# Document segment
::::::::::
Experimental challenge of African green monkeys with contemporary Hendra virus isolates produces divergent clinical disease.

Abstract

Hendra virus (HeV) is a medically important, zoonotic paramyxovirus that emerged over thirty years ago which causes severe, often fatal disease in humans and animals. There are presently no approved medical countermeasures to prevent or treat human HeV disease, although many are in various stages of development. Critical to the stringent evaluation of these experimental countermeasures are nonhuman primate models of HeV disease which accurately recapitulate the pathogenesis of human infection. The continued emergence of HeV since its initial discovery in 1994 has recently expanded to include a second genotype. Although this variant HeV produced fatal equine disease, its pathogenesis and lethality are unknown in humans. Here, we investigated the pathogenesis of clinically relevant and contemporary HeV isolates from genotype 1 (HeV/Australia/Horse/2008/Redlands) and genotype 2 (HeV-var/Australia/Horse/2015/Gympie) in the African green monkey (AGM) model of henipavirus disease. AGMs challenged with HeV genotype 1 (HeV-g1) or genotype 2 (HeV-g2) isolates via the combined intranasal/intratracheal route of exposure produced divergent survival outcomes, with four of five AGMs infected with the HeV-g2 isolate surviving. All five HeV-g1 infected subjects developed acute HeV disease which accurately recapitulated HeV pathogenesis reported in humans. Our findings revealed that HeV-g2 is less pathogenic than HeV-g1 in the AGM model and suggests that HeV-g2 may be less pathogenic in humans.
::::::::::
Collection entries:

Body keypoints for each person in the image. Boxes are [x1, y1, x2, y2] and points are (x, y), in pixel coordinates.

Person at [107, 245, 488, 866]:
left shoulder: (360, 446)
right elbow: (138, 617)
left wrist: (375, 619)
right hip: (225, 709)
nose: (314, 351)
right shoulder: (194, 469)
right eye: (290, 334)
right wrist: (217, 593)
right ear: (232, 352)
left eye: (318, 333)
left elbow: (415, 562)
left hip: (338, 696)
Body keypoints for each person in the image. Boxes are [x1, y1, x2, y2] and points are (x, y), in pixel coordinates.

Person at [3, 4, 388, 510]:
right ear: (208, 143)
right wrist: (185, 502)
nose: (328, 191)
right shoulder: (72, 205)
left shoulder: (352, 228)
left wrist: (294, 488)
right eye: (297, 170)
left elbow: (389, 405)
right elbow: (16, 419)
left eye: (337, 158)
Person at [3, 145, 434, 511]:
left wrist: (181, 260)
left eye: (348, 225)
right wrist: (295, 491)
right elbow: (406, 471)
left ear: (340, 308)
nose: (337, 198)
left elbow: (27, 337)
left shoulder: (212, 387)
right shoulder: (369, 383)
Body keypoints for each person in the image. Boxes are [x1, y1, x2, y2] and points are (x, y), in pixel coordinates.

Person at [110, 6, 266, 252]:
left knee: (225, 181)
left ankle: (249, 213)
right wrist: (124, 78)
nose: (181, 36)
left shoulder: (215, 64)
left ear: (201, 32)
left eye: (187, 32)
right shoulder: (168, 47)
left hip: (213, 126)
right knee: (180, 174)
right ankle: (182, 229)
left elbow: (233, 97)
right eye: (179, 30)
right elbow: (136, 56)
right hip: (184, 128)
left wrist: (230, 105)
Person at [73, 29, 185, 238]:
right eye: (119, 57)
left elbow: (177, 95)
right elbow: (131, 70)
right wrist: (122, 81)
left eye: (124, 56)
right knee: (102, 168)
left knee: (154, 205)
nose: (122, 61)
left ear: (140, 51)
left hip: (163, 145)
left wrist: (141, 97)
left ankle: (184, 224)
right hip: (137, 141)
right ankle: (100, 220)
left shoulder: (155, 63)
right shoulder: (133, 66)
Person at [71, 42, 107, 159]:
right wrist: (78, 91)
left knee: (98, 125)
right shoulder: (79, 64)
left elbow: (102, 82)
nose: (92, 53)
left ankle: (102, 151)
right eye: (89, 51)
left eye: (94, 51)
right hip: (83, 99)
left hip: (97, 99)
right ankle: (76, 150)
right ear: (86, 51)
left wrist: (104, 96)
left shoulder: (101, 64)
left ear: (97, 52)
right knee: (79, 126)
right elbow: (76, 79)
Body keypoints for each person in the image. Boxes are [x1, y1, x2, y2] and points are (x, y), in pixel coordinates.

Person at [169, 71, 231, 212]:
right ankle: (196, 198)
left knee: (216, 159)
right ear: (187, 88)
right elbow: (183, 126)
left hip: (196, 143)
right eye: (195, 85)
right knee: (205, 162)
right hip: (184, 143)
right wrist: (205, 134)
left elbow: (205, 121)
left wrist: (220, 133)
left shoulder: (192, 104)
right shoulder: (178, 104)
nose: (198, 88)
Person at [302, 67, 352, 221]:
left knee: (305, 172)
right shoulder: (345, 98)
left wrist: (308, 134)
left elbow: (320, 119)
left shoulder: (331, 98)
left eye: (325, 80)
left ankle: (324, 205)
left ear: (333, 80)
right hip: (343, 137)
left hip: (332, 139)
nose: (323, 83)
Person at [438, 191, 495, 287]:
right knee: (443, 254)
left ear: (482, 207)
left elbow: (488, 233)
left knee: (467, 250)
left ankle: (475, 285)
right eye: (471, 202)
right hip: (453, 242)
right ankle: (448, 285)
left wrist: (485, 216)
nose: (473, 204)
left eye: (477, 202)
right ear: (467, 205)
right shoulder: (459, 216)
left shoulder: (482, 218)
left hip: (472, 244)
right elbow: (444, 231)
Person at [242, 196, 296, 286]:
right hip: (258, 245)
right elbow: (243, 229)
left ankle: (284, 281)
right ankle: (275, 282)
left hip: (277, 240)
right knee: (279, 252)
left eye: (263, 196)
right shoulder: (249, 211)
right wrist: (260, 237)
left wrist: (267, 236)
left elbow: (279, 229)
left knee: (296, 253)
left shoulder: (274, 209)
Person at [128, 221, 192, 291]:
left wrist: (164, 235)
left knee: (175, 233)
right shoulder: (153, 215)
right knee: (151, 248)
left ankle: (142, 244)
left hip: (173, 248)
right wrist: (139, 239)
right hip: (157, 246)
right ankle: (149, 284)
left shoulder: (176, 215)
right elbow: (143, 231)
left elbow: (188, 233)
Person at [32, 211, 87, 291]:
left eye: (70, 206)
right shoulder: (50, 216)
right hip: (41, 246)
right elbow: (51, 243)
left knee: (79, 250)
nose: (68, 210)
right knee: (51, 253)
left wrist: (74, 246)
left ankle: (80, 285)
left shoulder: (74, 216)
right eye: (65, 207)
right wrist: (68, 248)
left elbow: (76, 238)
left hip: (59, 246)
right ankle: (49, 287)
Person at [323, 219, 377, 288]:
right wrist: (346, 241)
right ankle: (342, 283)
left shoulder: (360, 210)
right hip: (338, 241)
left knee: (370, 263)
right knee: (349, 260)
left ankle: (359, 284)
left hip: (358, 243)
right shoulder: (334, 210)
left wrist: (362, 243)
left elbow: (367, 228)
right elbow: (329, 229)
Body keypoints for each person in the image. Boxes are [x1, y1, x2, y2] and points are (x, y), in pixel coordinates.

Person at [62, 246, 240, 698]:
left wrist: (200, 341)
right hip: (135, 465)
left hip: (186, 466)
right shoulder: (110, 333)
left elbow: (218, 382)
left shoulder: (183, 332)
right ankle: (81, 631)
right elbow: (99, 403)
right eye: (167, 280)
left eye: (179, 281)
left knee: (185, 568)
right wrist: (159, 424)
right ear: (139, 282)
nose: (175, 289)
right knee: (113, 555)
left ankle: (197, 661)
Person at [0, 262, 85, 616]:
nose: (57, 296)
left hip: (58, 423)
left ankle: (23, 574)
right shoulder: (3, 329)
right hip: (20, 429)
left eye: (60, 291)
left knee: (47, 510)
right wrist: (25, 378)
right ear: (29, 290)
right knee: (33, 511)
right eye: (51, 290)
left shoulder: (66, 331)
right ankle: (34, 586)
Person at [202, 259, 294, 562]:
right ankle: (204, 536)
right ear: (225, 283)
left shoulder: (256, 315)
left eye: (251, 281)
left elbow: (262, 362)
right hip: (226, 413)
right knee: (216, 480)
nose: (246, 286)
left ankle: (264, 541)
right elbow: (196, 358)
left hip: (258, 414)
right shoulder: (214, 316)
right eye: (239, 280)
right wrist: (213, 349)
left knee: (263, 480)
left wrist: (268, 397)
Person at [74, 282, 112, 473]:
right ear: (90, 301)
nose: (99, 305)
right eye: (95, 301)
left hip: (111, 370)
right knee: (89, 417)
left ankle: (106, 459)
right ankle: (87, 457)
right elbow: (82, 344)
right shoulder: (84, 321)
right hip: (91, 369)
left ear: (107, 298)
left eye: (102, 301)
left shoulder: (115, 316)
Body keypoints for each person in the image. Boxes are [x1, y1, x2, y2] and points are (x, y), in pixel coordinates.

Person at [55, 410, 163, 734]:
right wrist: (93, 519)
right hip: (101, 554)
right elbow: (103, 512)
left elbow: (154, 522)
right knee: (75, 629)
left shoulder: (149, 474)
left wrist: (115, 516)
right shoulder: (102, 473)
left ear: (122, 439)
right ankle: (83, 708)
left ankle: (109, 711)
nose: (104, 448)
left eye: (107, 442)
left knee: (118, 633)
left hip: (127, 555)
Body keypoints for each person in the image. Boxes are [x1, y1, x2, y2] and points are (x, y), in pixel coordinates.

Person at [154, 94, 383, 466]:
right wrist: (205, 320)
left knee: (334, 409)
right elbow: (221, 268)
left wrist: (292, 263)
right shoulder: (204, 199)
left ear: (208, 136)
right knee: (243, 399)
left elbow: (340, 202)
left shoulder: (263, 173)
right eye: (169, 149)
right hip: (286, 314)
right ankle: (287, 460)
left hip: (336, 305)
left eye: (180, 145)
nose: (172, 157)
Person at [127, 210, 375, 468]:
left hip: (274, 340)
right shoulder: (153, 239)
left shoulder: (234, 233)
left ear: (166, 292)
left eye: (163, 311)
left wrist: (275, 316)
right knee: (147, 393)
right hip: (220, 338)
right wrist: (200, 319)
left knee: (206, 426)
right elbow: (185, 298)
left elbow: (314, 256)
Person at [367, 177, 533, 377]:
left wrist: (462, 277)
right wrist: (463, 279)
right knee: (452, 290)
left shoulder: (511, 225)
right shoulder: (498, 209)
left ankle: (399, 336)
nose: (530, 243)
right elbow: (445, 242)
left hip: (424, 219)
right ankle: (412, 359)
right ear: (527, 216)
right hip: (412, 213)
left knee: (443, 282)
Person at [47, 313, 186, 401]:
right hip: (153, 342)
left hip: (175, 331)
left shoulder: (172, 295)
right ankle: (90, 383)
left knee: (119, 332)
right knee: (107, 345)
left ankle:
::::::::::
# Problem 1
According to the abstract, how many of the five African green monkeys infected with the HeV-g2 isolate survived?
# Problem 2
List every abbreviation that the abstract defines, with its full form.

# Response box 1
Four of the five survived.

# Response box 2
- HeV: Hendra virus
- AGM: African green monkey
- HeV-g1: HeV genotype 1
- HeV-g2: HeV genotype 2